Il a notamment insisté sur la nécessité pour les femmes d’avoir accès à l’avortement et s’est désolé que tant de jeunes filles soient mariées de force. Il a également déploré les mutilations génitales qui sont encore des pratiques courantes dans certaines régions du monde.

«Les femmes et les filles sont victimes de violences physiques et sexuelles. Elles se voient mariées, souvent en bas âge, sans leur consentement. Elles sont interdites d’avoir accès à l’avortement de façon libre et sécuritaire, elles sont soumises à des mutilations génitales.»

«C’en est assez!», a-t-il lancé dans un discours ponctué d’applaudissements enthousiastes de l’assistance.

Il a notamment interpellé les hommes à s’investir dans la cause féministe.

«C’est une affaire qui engage toute la société, a-t-il avancé.

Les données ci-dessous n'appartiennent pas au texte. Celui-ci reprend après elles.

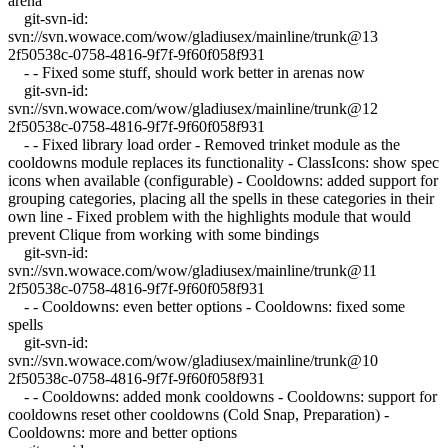
arena
git-svn-id:
svn://svn.wowace.com/wow/gladiusex/mainline/trunk@13
2f50538c-0758-4816-9f7f-9f60f058f931
- - Fixed some stuff, should work better in arenas now
git-svn-id:
svn://svn.wowace.com/wow/gladiusex/mainline/trunk@12
2f50538c-0758-4816-9f7f-9f60f058f931
- - Fixed library load order - Removed trinket module as the
cooldowns module replaces its functionality - ClassIcons: show spec
icons when available (configurable) - Cooldowns: added support for
grouping categories, placing all the spells in these categories in their
own line - Fixed problem with the highlights module that would
prevent Clique from working with some bindings
git-svn-id:
svn://svn.wowace.com/wow/gladiusex/mainline/trunk@11
2f50538c-0758-4816-9f7f-9f60f058f931
- - Cooldowns: even better options - Cooldowns: fixed some
spells
git-svn-id:
svn://svn.wowace.com/wow/gladiusex/mainline/trunk@10
2f50538c-0758-4816-9f7f-9f60f058f931
- - Cooldowns: added monk cooldowns - Cooldowns: support for
cooldowns reset other cooldowns (Cold Snap, Preparation) -
Cooldowns: more and better options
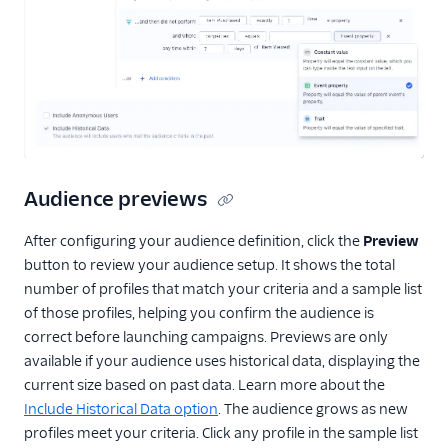
Audience previews
After configuring your audience definition, click the
Preview
button to review your audience setup. It shows the total
number of profiles that match your criteria and a sample list
of those profiles, helping you confirm the audience is
correct before launching campaigns. Previews are only
available if your audience uses historical data, displaying the
current size based on past data. Learn more about the
Include Historical Data option
. The audience grows as new
profiles meet your criteria. Click any profile in the sample list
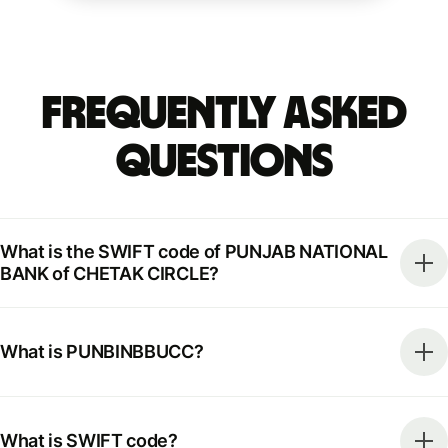
Frequently Asked
Questions
What is the SWIFT code of PUNJAB NATIONAL
BANK of CHETAK CIRCLE?
What is PUNBINBBUCC?
What is SWIFT code?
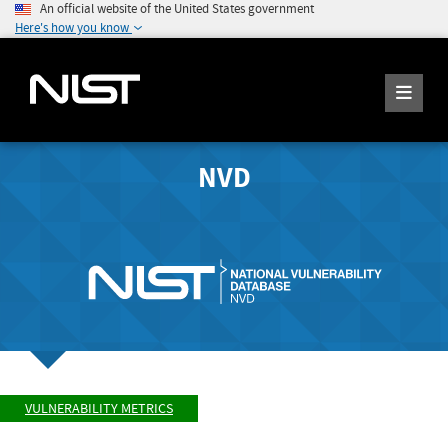
An official website of the United States government
Here's how you know
NVD
VULNERABILITY METRICS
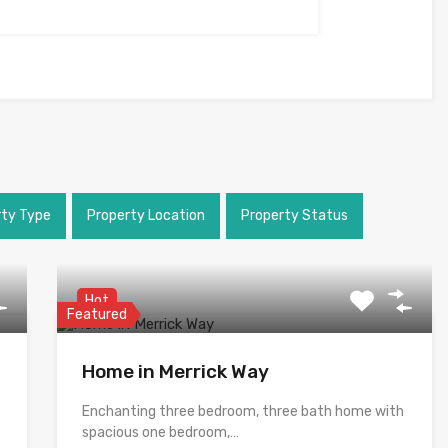
rty Type
Property Location
Property Status
Hot
Featured
Home in Merrick Way
Enchanting three bedroom, three bath home with
spacious one bedroom,…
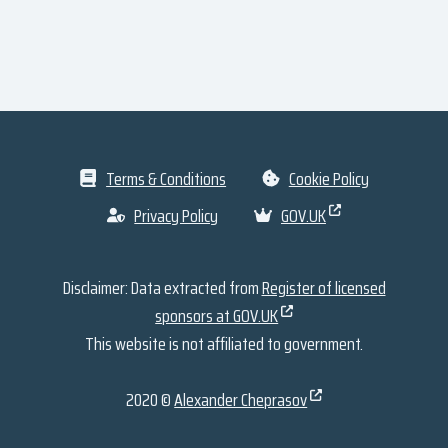
Terms & Conditions
Cookie Policy
Privacy Policy
GOV.UK
Disclaimer: Data extracted from
Register of licensed
sponsors at GOV.UK
This website is not affiliated to government.
2020 ©
Alexander Cheprasov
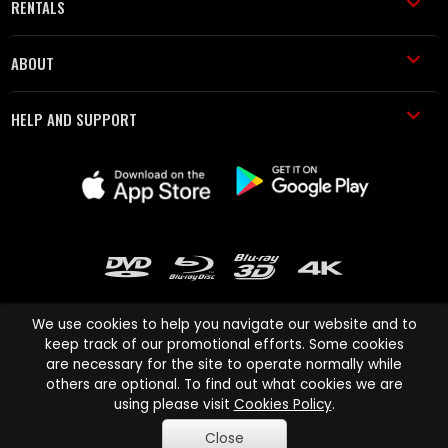
RENTALS
ABOUT
HELP AND SUPPORT
We use cookies to help you navigate our website and to
keep track of our promotional efforts. Some cookies
are necessary for the site to operate normally while
Cinema Paradiso and all other Cinema Paradiso product and service
others are optional. To find out what cookies we are
names are trademarks of Pace-e-Solutions Limited or its affiliates.
using please visit
Cookies Policy
.
Copyright © 2003-2026 Cinema Paradiso or its affiliates. All rights
Close
reserved.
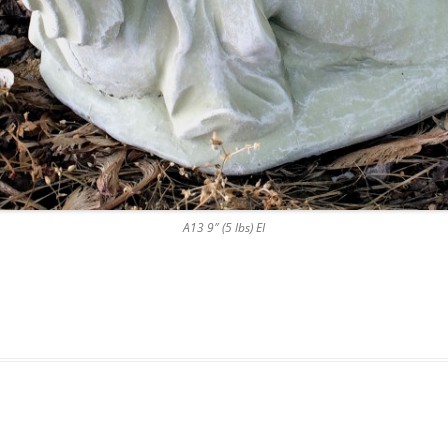
A13 9″ (5 lbs) EI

Les hommes se doivent de se lever pour défendre et promouvoir les droits des femmes».

Justin Trudeau a également abordé un thème qui lui tient à coeur, celui des droits de la communauté LGBT, n’hésitant pas à rappeler qu’elle était victime de discrimination dans de nombreux pays — dont dans l’espace francophone. «Puisqu’on est entre amis, on va se dire les vraies choses. Ici, on aime parler des droits, des libertés. Eh bien, les membres des communautés lesbienne, gai, bisexuelle et transgenre souffrent dans trop de pays, incluant certains membres de la francophonie», a-t-il déclaré.

Sécurité

Le premier ministre a aussi évoqué le problème de la radicalisation des jeunes menant au terrorisme. Il s’agit là d’un thème sur lequel s’est aussi attardé le président français François Hollande, qui a déploré de nombreuses attaques terroristes dans l’espace francophone.

«Nous sommes des cibles, parce que le français est la langue de la raison, de la liberté, de l’émancipation. Parce que c’est en français que l’universalité des droits de l’homme et du citoyen a été proclamée, et c’est ce que les fanatiques n’acceptent pas», a soutenu le président français.

La secrétaire générale de l’Organisation internationale de la Francophonie (OIF), Michaëlle Jean, a elle aussi parlé sécurité, mais par la lorgnette de la pauvreté. «Ils sont des dizaines de millions de jeunes à affronter le chômage et, même lorsqu’ils ont un emploi, à vivre sous le seuil de la pauvreté. C’est là, l’un des plus grands scandales de notre époque. C’est aussi, nous le savons, un risque majeur pour la sécurité et la stabilité du monde», a-t-elle fait valoir.

Ontario

Après le Québec et le Nouveau-Brunswick, une troisième province canadienne est parvenue à se tailler une place à l’OIF. Samedi, les membres ont accepté la candidature de l’Ontario, qui convoitait le statut d’observateur, ce qui a «ravi» sa première ministre, Kathleen Wynne.

«L’Ontario a pris l’engagement de protéger et de promouvoir la langue française, ainsi que l’identité francophone», a-t-elle souligné dans une déclaration vidéo. À ses yeux, l’acceptation de la candidature de l’Ontario est une reconnaissance par l’OIF de cet engagement.

L’Ontario, qui compte plus de 600 000 francophones, cherchait depuis plusieurs années à intégrer la francophonie, un désir facilité par l’arrivée de Justin Trudeau à Ottawa.

L’Argentine, la Corée du Sud et la Nouvelle-Calédonie ont également vu leur candidature acceptée à titre de membre observateur, contrairement à l’Arabie saoudite. Un comité spécial se rendra sur le terrain, pour déterminer si cette monarchie réputée pour bafouer les droits de l’homme est conforme aux valeurs de l’organisation. La décision sur l’adhésion de l’Arabie saoudite est ainsi reportée au prochain Sommet, dans deux ans.

Le XVIe Sommet de la Francophonie doit se conclure dimanche, avec une déclaration commune et le choix du lieu où se tiendra la prochaine rencontre.

Alors qu’entre 30 et 40 chefs d’État et de gouvernement étaient attendus sur la «Grande Île», seulement 20 sont finalement au rendez-vous. Louis Hamann, porte-parole de la secrétaire générale Michaëlle Jean, n’a pas paru s’en inquiéter, affirmant que c’était le propre de toute conférence internationale de voir des dirigeants se désister pour des raisons diverses.

Madagascar, l’un des pays les plus pauvres de la planète, espérait se donner un nouveau souffle avec la tenue du Sommet.